Segment Start: Text section
I watch the ripples change their size
But never leave the stream
Of warm impermanence
And so the days float through my eyes
But still the days seem the same
And these children that you spit on
As they try to change their worlds
Are immune to your consultations
They're quite aware of what they're goin' through

Friday, August 11, 2017

Linkee-poo hopes the Russians love their children, too.

If you're on Twitter and aren't following my friend, Jim Wright, YTF not? Jim did a great service this past week exposing troll tactics, how to recognize a bot, and what to do about it. His final analysis? The US is currently under an information warfare attack. Guess who it's coming from (why, it might be the people who monitored this site last summer :: waves to all my Russian friends ::)

The entire Star Wars Episode IV in one graphic. It's a very long graphic. (Grokked from John)

Patagotitan mayorum, the new kid on the (old) block.

NPR story on an experiment in Zambia about just giving poor people some money instead of goats, or medical care, or food. Note, Africa has the same problems the West has with cash assistance. Namely, "ZOMG, they might spend it on something we don't approve of!" Memo to ignorants, mostly they don't. Say, know how much of our welfare budget is actual cash assistance? How much to we restrict what SNAP benefits can pay for? So what does the researcher tracking the economic impact of this cash assistance have to say about it? "I've never seen impacts so large in my life."

"The Power Tool Institute has already invested tens of thousands of dollars this year to lobby Congress against the CPSC rule…" that would make table saws much safer. One of the first lessons I learned with woodworking is that companies make tools cheaper by removing safety features. But, yes, table saws are dangerous (not as dangerous as jointers, but fewer people have those). Here you see industry fighting to keep their products as cheaply manufactured as possible and damn the public safety concerns. The free market does not work.

"Wisconsin Sen. Ron Johnson has suggested fellow Republican Sen. John McCain’s brain tumor and the after-midnight timing of the vote were factors in McCain’s decisive vote against the GOP health care bill." Hahahahahahahahahaha :: breath :: hahahahaha.

What's the worst that could happen if we close our borders and cut back on all immigration? "Vegetable prices may be going up soon, as a shortage of migrant workers is resulting in lost crops in California." Yeah, that might have an impact. Who could have foreseen it (someone shows you results of Alabama, Arkansas and Georgia crop losses after those states enacted tough immigration rules). (Grokked from Miranda Suri)

While we hear about the Epi-Pens and Daraprim, there's a lot of drugs that have experience extreme price hikes (and unexplainable shortages) in the past few years. Tell me again how the market will fix this, cause that never gets old.
Segment End: Text section
Segment Start: Dataset extract
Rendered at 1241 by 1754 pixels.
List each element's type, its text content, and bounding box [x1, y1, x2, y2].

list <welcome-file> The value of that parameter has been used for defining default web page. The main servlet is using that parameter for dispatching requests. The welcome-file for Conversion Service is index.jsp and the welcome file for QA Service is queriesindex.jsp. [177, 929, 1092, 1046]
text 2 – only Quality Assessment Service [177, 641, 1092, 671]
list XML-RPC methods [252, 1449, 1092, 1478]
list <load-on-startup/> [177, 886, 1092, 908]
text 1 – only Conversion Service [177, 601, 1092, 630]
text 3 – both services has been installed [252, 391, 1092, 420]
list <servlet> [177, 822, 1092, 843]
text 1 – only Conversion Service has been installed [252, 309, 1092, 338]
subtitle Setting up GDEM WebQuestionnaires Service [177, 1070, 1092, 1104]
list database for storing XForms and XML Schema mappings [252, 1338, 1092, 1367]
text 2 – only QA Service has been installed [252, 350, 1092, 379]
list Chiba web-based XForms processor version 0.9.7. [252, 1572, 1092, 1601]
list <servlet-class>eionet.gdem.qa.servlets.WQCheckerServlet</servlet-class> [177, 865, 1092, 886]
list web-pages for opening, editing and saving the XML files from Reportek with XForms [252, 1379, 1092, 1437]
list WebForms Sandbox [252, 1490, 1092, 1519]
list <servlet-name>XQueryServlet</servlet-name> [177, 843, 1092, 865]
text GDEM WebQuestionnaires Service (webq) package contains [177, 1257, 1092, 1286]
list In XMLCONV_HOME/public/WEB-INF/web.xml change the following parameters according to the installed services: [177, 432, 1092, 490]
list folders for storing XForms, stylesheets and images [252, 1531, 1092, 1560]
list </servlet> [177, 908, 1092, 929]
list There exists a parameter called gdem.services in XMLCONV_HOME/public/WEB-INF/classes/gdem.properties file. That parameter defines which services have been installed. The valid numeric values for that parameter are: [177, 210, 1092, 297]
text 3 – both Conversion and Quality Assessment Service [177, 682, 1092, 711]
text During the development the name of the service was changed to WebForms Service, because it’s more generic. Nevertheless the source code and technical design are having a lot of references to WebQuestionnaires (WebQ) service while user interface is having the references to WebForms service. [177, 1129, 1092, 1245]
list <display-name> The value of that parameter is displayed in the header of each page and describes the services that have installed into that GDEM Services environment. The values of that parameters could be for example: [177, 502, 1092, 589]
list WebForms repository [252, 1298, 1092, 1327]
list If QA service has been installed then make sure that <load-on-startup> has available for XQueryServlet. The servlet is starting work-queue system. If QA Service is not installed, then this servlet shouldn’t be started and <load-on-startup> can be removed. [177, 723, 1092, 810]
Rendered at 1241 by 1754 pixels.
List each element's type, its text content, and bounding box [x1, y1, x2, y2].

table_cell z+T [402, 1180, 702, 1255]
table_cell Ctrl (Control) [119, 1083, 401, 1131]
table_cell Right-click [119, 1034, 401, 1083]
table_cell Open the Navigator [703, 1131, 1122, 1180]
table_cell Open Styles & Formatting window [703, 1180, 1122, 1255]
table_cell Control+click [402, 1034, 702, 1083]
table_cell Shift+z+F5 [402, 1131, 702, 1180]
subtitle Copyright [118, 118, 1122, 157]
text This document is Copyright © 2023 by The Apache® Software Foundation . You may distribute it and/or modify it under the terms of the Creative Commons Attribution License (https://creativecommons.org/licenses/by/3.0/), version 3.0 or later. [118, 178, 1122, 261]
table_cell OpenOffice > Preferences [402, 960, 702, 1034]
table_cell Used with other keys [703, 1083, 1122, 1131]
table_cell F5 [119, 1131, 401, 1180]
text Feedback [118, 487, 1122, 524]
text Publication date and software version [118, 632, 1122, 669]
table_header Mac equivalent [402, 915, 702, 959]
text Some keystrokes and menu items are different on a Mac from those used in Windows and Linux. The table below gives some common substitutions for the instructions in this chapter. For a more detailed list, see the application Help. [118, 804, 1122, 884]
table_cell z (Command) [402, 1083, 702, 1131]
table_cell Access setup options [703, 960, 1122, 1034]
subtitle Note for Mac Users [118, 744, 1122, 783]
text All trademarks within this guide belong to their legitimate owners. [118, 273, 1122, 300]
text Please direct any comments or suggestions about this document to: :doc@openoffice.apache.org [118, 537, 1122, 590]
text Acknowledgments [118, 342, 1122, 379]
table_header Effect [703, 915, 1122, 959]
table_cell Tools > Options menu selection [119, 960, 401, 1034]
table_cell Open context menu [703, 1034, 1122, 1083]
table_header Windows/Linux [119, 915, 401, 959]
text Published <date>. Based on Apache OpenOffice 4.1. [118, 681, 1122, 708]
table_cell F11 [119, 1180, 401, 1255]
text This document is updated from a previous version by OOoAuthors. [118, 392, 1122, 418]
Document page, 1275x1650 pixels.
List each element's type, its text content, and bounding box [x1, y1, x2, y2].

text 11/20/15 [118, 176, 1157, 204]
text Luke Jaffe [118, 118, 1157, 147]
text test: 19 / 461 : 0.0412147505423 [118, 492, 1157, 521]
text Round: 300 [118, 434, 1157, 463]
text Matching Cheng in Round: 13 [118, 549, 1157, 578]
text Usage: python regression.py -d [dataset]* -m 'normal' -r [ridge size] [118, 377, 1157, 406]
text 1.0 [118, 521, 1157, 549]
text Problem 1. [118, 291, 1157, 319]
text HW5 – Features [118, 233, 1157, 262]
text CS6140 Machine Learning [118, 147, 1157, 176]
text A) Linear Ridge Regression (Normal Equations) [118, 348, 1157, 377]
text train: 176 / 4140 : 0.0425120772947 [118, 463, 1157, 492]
Segment End: Dataset extract
Work task 1: In the blog post, what does the researcher tracking the economic impact of the Zambia cash assistance say about it?
Work task 2: Carry on writing the blog post from its last line.
The rows have nothing to do with the blog post.

Result 1: "I've never seen impacts so large in my life."

Result 2:
"Seven days a week, 24 hours a day, migrants who came to the U.S. from across the globe — Syria, Congo, Haiti, elsewhere — arrive here where Roxham Road dead-ends so they can walk into Canada, hoping its policies will give them the security they believe the political climate in the United States does not." Give me your tired, your poor, your huddled masses yearning to breathe free, the wretched refuse of your teeming shore. Except those people. Screw them, Trump's right-wing nationalism (and nativism) would like to add. "The Royal Canadian Mounted Police are adding electricity and portable toilets. A Canadian flag stands just inside the first tent, where the Mounties search the immigrants they’ve just arrested and check their travel documents. They are also offered food. Then shuttle buses take the processed migrants to their next destination. Trucks carry their luggage separately… The Canadian military said Wednesday that about 100 soldiers began arriving to prepare a site for tents to accommodate almost 500 people. The soldiers will also install lighting and heating equipment." Compare that to our southern border.

Lousiana, Lousiana, they're trying to wash us away. They're trying to wash us away.

Walmart.

And let's go to the weather. "The year 2016 was the warmest on record for the planet as a whole, surpassing temperature records that date back 137 years, according to an annual report compiled by scientists around the globe." But the good news is 2017 is shaping up to be cooler. It looks like it'll come it at number 2.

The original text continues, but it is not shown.